AAOS Board Takes Professional Compliance Actions

At its meeting on June 10, 2017, the Board of Directors of the American Association of Orthopaedic Surgeons (AAOS) considered the following licensure compliance matters not related to the AAOS Standards of Professionalism and took the actions indicated.

Brian M. Cable, MD
Campbell, Calif.
AAOS Fellowship Suspended
In July 2016, the Medical Board of California issued an order revoking Dr. Cable's license to practice medicine, which was stayed in favor of 5 years' probation. The terms of his probation required a clinical diagnostic evaluation before returning to practice; abstaining from alcohol and controlled substances; and undergoing random testing. 

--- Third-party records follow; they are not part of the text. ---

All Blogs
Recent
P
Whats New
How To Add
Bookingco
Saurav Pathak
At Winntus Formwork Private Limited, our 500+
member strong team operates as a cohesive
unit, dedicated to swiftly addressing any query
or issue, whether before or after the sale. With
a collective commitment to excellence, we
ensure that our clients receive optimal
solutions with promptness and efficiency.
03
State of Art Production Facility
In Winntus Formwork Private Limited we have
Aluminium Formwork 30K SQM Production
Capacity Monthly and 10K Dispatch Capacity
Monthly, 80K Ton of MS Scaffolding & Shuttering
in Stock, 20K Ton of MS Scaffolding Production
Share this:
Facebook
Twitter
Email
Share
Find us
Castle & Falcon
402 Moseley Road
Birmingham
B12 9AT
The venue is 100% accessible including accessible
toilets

In February 2016, the Medical Board of California issued a second accusation that alleged that Dr. Cable deviated from the standard of care in his treatment of three patients, including wrong-site surgery (surgery performed on a finger on the right hand instead of the left hand); improper maintenance of patient records in an unsecured location (his home); and converting an arthroscopic bursectomy into an open bursectomy without the patient's consent. Dr. Cable settled the matter in December 2016 and admitted no wrongdoing. In its December 2016 settlement order, the Medical Board revoked Dr. Cable's license but stayed the revocation in favor of 5 years' probation, which runs concurrent with the probation issued in July 2016. Dr. Cable maintains an active license to practice medicine, but his probation remains in effect. In addition, he was ordered to complete specific courses on record keeping, attend a clinical training program, and have a practice monitor.

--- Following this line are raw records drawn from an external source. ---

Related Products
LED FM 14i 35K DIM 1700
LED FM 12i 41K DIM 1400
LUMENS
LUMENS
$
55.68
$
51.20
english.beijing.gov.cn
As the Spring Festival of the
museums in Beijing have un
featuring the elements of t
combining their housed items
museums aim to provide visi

The AAOS Board of Directors voted to suspend Dr. Cable's Fellowship in AAOS until he holds a full and unrestricted license to practice medicine.

James E. Clark, MD
Bellevue, Wash.
In November 2013, the State of Washington Medical Quality Assurance Commission (Commission) placed Dr. Clark on probation, which permitted him to continue practicing medicine so long as he remained compliant with the terms of his Washington Physicians' Health Program (WPHP) monitoring contract (5 years). The matter stemmed from personal drug and alcohol problems dating back to 2009. In April 2016, the WPHP notified the Commission that Dr. Clark was not in compliance with his monitoring agreement due to a relapse. In June 2016, the Commission entered a Second Agreed Order confirming that Dr. Clark voluntarily agreed to not practice medicine and that he can only resume practice after completing a full assessment and endorsement by the WPHP.  

The AAOS Board of Directors voted to expel Dr. Clark.